## Task prompt
Find the string "logo" in the entries and copy each line that has it.

Web page revision data

________________

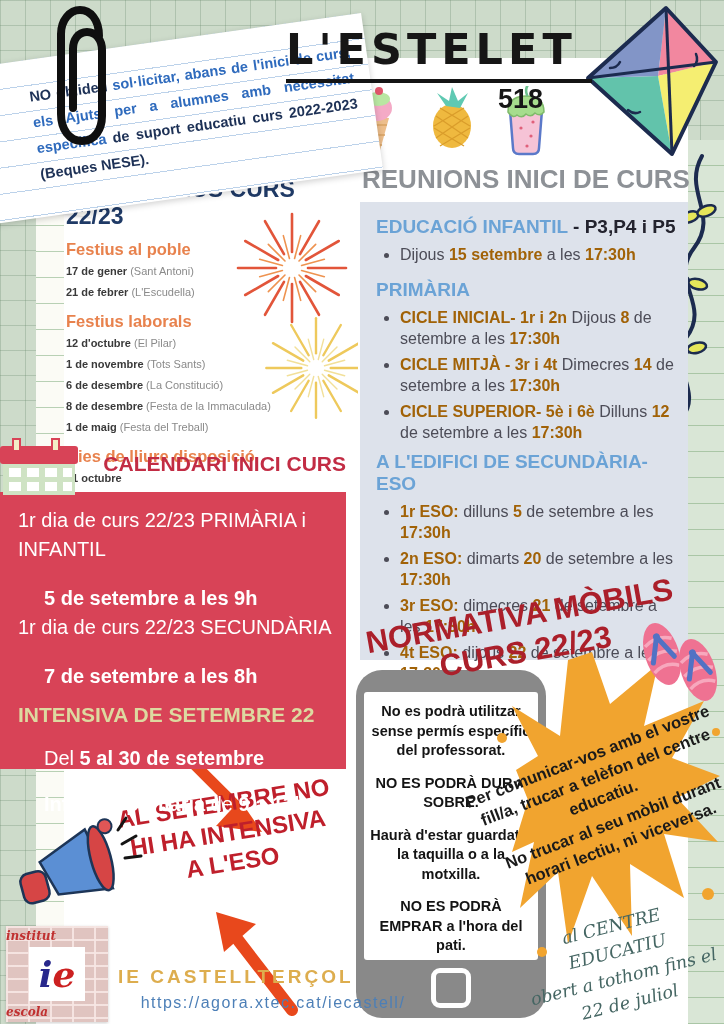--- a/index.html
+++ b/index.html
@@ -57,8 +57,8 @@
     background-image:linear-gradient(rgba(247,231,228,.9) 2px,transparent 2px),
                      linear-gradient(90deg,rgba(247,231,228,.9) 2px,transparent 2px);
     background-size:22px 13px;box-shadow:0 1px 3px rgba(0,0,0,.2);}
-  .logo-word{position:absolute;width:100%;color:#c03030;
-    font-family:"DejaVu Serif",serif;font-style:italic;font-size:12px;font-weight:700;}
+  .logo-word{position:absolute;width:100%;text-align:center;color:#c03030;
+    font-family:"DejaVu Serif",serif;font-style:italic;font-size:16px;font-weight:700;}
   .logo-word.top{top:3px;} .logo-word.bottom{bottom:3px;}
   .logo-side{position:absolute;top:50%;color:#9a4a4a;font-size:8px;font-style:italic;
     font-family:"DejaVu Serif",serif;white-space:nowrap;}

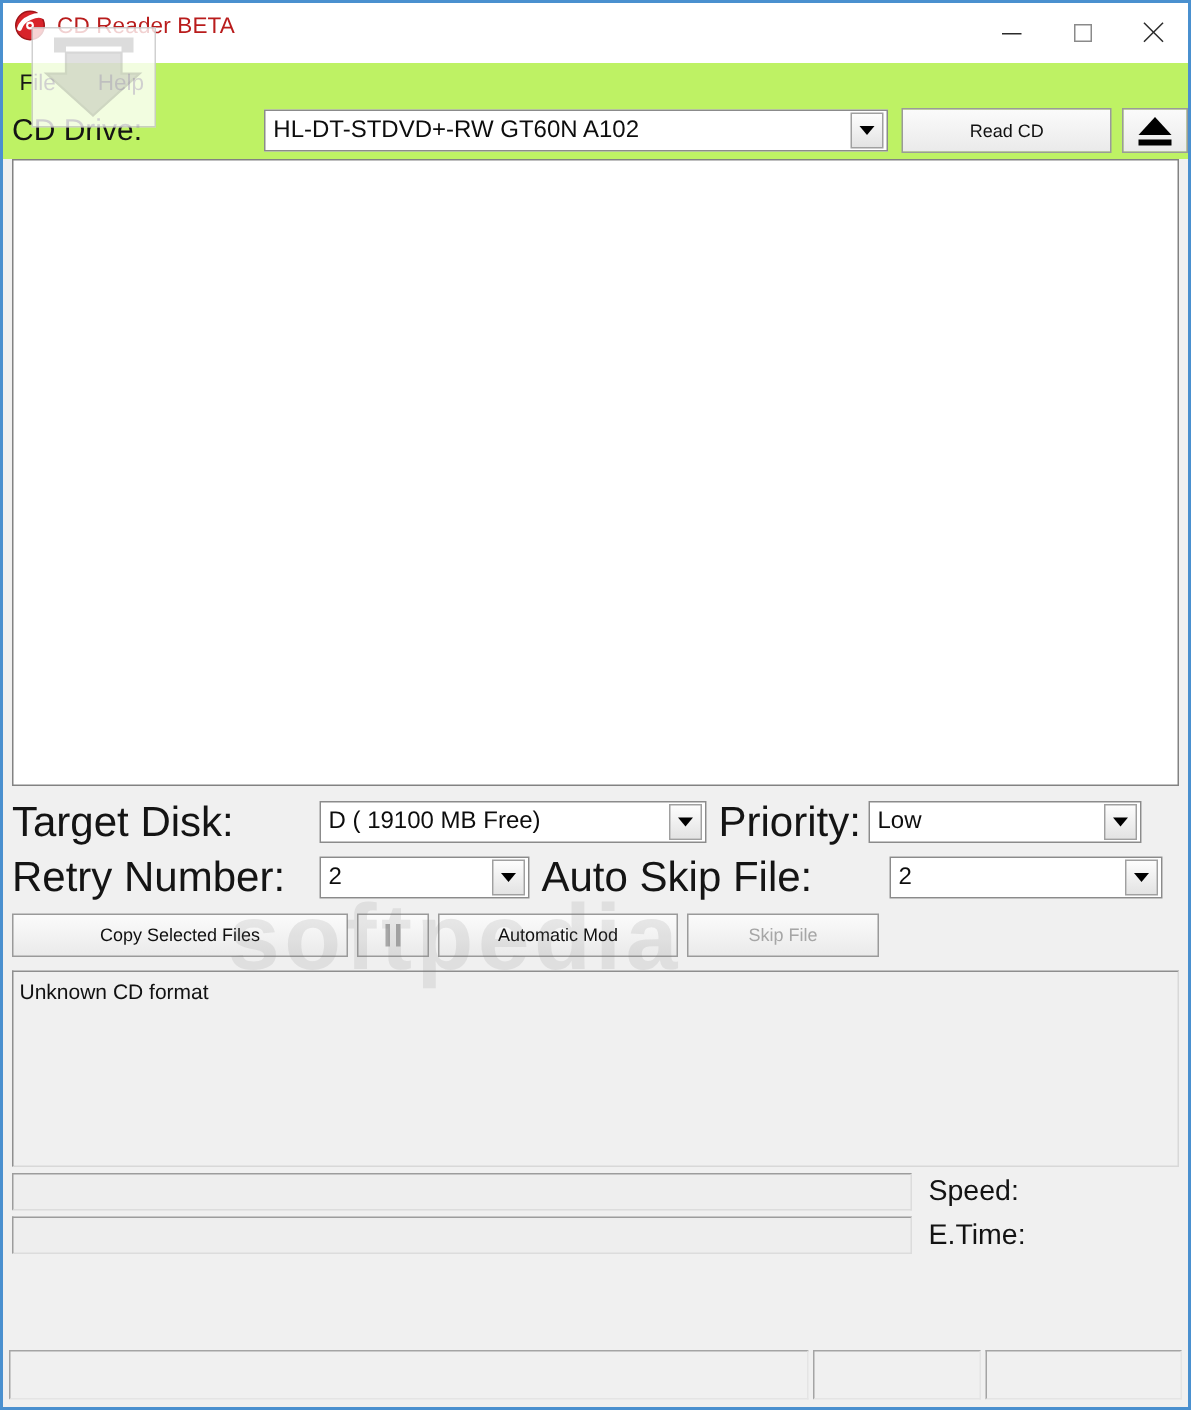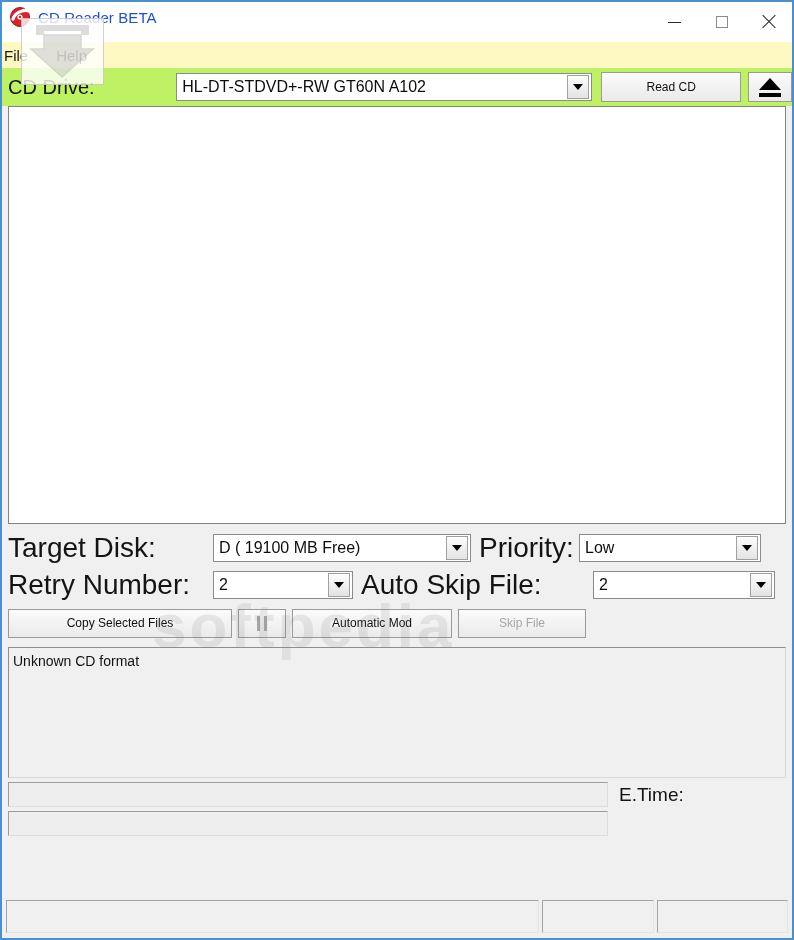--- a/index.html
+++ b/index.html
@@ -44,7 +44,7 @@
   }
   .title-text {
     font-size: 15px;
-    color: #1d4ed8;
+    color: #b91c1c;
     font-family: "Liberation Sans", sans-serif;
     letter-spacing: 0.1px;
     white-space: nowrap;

________________

## Solution to this exercise
-  .logo-word{position:absolute;width:100%;color:#c03030;
+  .logo-word{position:absolute;width:100%;text-align:center;color:#c03030;
   .logo-word.top{top:3px;} .logo-word.bottom{bottom:3px;}
   .logo-side{position:absolute;top:50%;color:#9a4a4a;font-size:8px;font-style:italic;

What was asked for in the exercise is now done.